Section 2 · Data response · 6 marks · Band 4–5
Sample response (a). In MnO4−: charge = −1, O = −2, so 4(−2) + Mn = −1 → Mn = +7. In Mn2+: oxidation state = +2 (monatomic ion). Mn changes from +7 → +2 (a decrease). A decrease in oxidation state indicates reduction (RIG). MnO4− is therefore the oxidant — it gains electrons and is reduced. [2 marks: 1 for correct ON of Mn with working; 1 for identifying MnO4− as oxidant with RIG reasoning.]
Sample response (b). Multiply oxidation half by 5: 5Fe2+(aq) → 5Fe3+(aq) + 5e−. This matches the 5e− in the reduction half. Add and cancel 5e−: 5Fe2+(aq) + MnO4−(aq) + 8H+(aq) → 5Fe3+(aq) + Mn2+(aq) + 4H2O(l). [2 marks: 1 for correctly multiplying Fe half by 5 and cancelling electrons; 1 for the balanced overall equation.]
Sample response (c). Left: 5(+2) + (−1) + 8(+1) = 10 − 1 + 8 = +17. Right: 5(+3) + (+2) + 0 = 15 + 2 = +17. Charge balanced. ✓ [2 marks: 1 for calculating left-side total charge correctly; 1 for calculating right-side total charge and confirming balance.]
Section 3 · Extended response · 7 marks · Band 5–6
Sample response. The claim is incorrect. The modern definition of an oxidising agent does not require molecular oxygen (O2) to be present; it requires only that the species accepts electrons from another species, causing that other species to be oxidised. This is the electron-transfer definition — summarised by OIL RIG (Oxidation Is Loss, Reduction Is Gain of electrons) — which supersedes the older “reaction with oxygen” definition.

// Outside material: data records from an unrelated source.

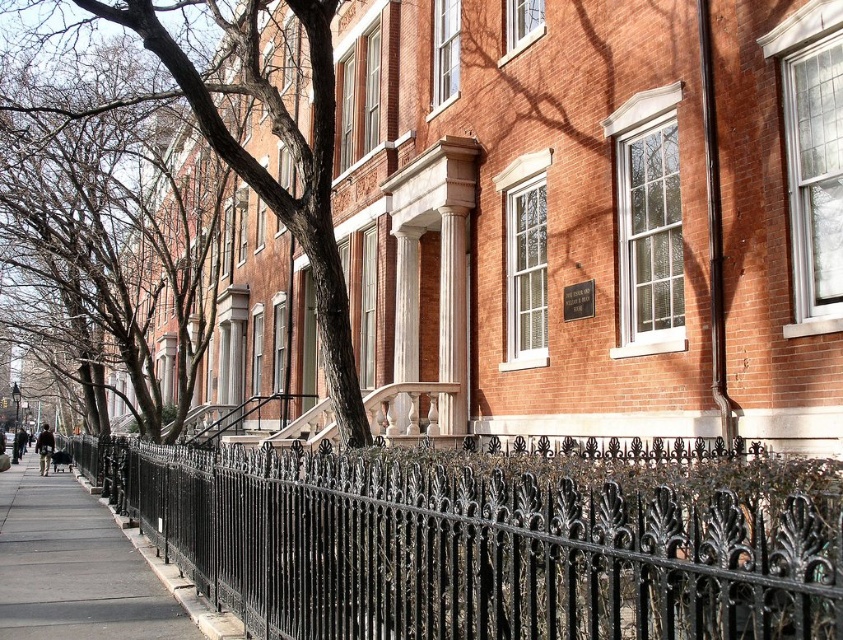
You are a delivery person with a cart that is 10 feet wide. You need to navigate through the space between the brown bark tree at center and the gray concrete sidewalk at lower left to reach the front door of the townhouse. Can your cart fit through this space?

The brown bark tree at center and gray concrete sidewalk at lower left are 19.05 feet apart from each other. Since your cart is 10 feet wide, there is enough space for it to pass through comfortably.

You are a delivery person approaching the row of brick townhouses. You need to reach the front door of the first house on the left. The gray concrete sidewalk at lower left is where you are currently standing. Which direction should you turn to walk towards the black wrought iron fence at lower center?

Since the black wrought iron fence at lower center is to the right of the gray concrete sidewalk at lower left, you should turn right to walk towards it.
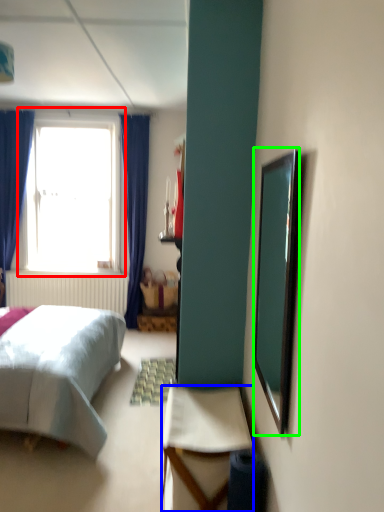
Question: Estimate the real-world distances between objects in this image. Which object is farther from window (highlighted by a red box), desk (highlighted by a blue box) or mirror (highlighted by a green box)?

Choices:
 (A) desk
 (B) mirror

Answer: (B)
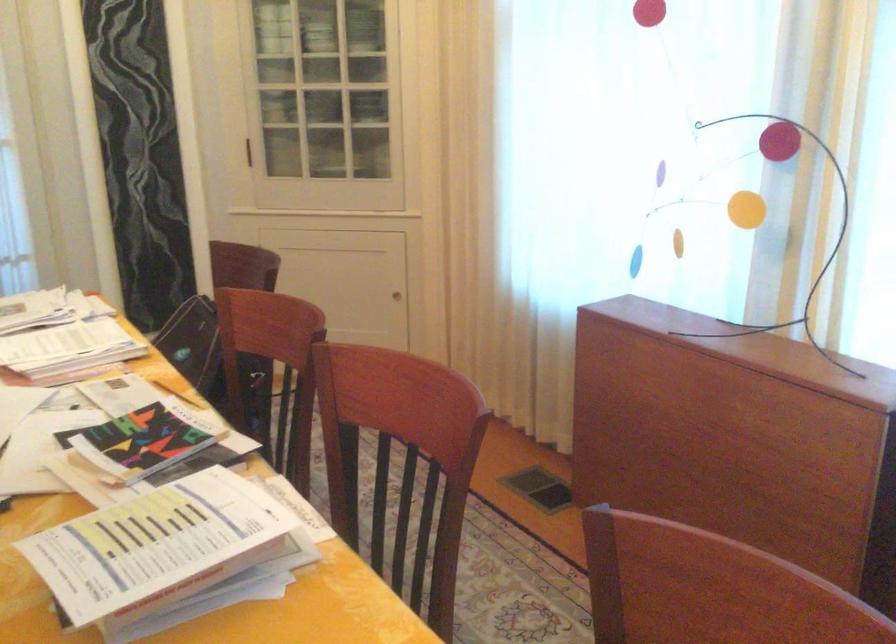
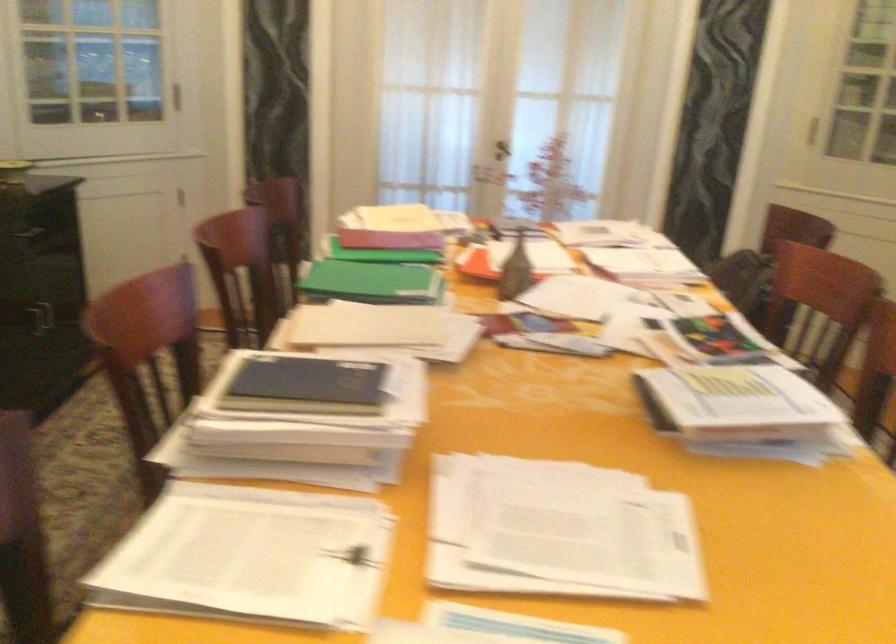
Question: The camera is either moving clockwise (left) or counter-clockwise (right) around the object. The first image is from the beginning of the video and the second image is from the end. Is the camera moving left or right when shooting the video?

Choices:
 (A) Left
 (B) Right

Answer: (B)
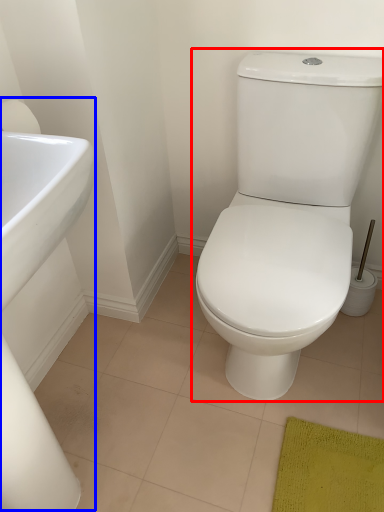
Question: Among these objects, which one is farthest to the camera, toilet (highlighted by a red box) or sink (highlighted by a blue box)?

Choices:
 (A) toilet
 (B) sink

Answer: (A)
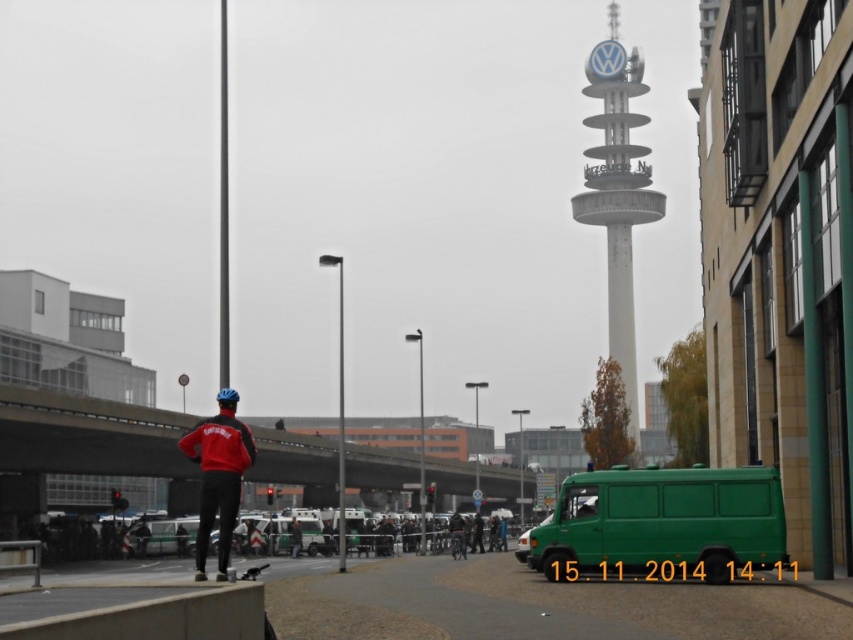
Who is more forward, (x=387, y=451) or (x=189, y=445)?

Point (x=189, y=445) is in front.

Does concrete bridge at center have a greater height compared to red matte jacket at lower left?

Yes, concrete bridge at center is taller than red matte jacket at lower left.

Is point (38, 452) behind point (196, 541)?

Yes.

This screenshot has width=853, height=640. I want to click on concrete bridge at center, so click(88, 435).

Describe the element at coordinates (218, 476) in the screenshot. I see `red matte jacket at lower left` at that location.

Who is more forward, (x=230, y=490) or (x=299, y=534)?

Point (x=230, y=490)

Between point (193, 461) and point (299, 545), which one is positioned in front?

Point (193, 461) is in front.

The image size is (853, 640). I want to click on red matte jacket at lower left, so click(218, 476).

Who is positioned more to the right, green matte van at lower right or white smooth tower at center?

white smooth tower at center

Who is more distant from viewer, (746, 545) or (610, 260)?

The point (610, 260) is behind.

Is point (604, 515) behind point (630, 214)?

No, it is in front of (630, 214).

Locate an element on the screen. The image size is (853, 640). green matte van at lower right is located at coordinates pyautogui.click(x=663, y=522).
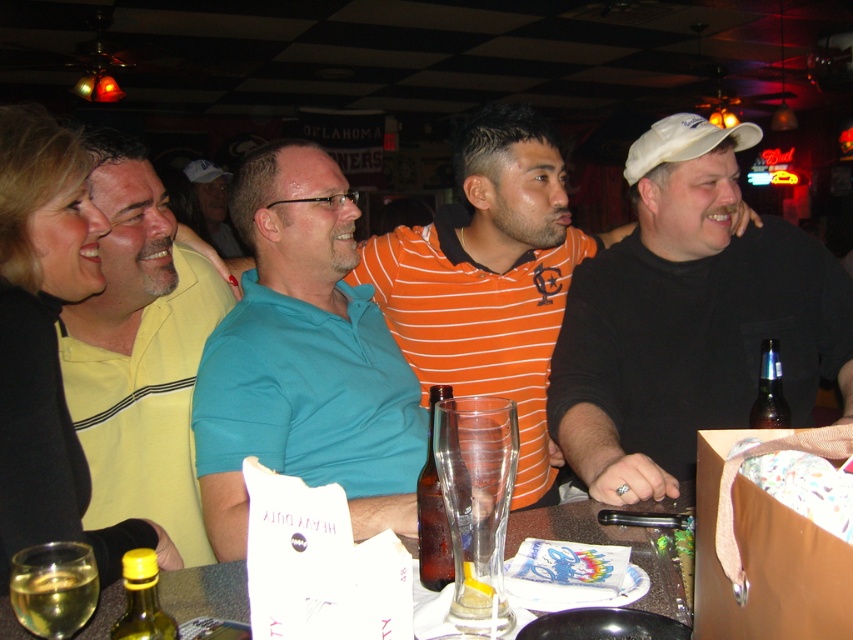
Question: Where is yellow striped polo shirt at left located in relation to matte teal shirt at center in the image?

Choices:
 (A) below
 (B) above

Answer: (A)

Question: Estimate the real-world distances between objects in this image. Which object is farther from the brown glass bottle at center?

Choices:
 (A) yellow striped polo shirt at left
 (B) brown glass bottle at right

Answer: (B)

Question: Which object is positioned closest to the teal polo shirt at center?

Choices:
 (A) brown glass bottle at right
 (B) translucent glass at center

Answer: (B)

Question: Is teal polo shirt at center below brown glass bottle at center?

Choices:
 (A) yes
 (B) no

Answer: (B)

Question: Can you confirm if translucent glass wine at lower left is positioned below brown glass bottle at center?

Choices:
 (A) no
 (B) yes

Answer: (B)

Question: Which is farther from the yellow striped polo shirt at left?

Choices:
 (A) brown glass bottle at center
 (B) translucent glass at center

Answer: (B)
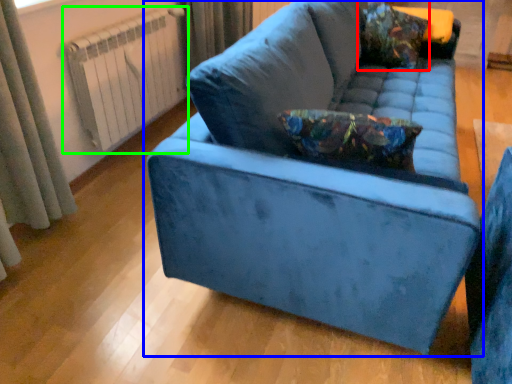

In household bleach, the active species is OCl− (hypochlorite ion), formed when NaOCl dissolves in water. The oxidation state of chlorine in OCl− is calculated as: charge = −1, O = −2, so Cl + (−2) = −1 → Cl = +1. The oxidation state of chlorine in the product Cl− is −1. The change is +1 → −1, a decrease of 2. A decrease in oxidation number indicates reduction (RIG). The reduction half-equation in alkaline solution is: OCl−(aq) + H2O(l) + 2e− → Cl−(aq) + 2OH−(aq). This half-equation shows OCl− accepting 2 electrons — it is being reduced. A species that is reduced in a redox reaction is, by definition, the oxidant (oxidising agent). OCl− causes whatever it reacts with (e.g. stain molecules or bacterial cell walls) to lose electrons, i.e. to be oxidised. The absence of O2 from this mechanism is irrelevant: the electron-transfer criterion is fully met. The claim therefore conflates the old oxygen-combination definition with the modern electron-transfer definition, and is rejected.
Marking criteria.
- 1 mark — States an explicit overall evaluative judgement rejecting the claim.
- 1 mark — Explains that the modern definition of an oxidising agent is based on electron gain (not involvement of O2), referencing OIL RIG or electron-transfer explicitly.
- 1 mark — Correctly calculates the oxidation state of Cl in OCl− (+1) with algebraic working shown.
- 1 mark — States the oxidation state of Cl in Cl− (−1) and identifies the decrease in oxidation state as evidence of reduction.
- 1 mark — Writes the balanced reduction half-equation for OCl− in alkaline solution (or correctly cites/verifies the given equation with atom and charge checks).
- 1 mark — Explains, using the half-equation, that OCl− accepts electrons and therefore causes the other species to be oxidised — satisfying the definition of an oxidising agent without O2 being involved.
- 1 mark — Clearly distinguishes the old oxygen-combination definition from the modern electron-transfer definition and explicitly explains why the modern definition makes the claim incorrect.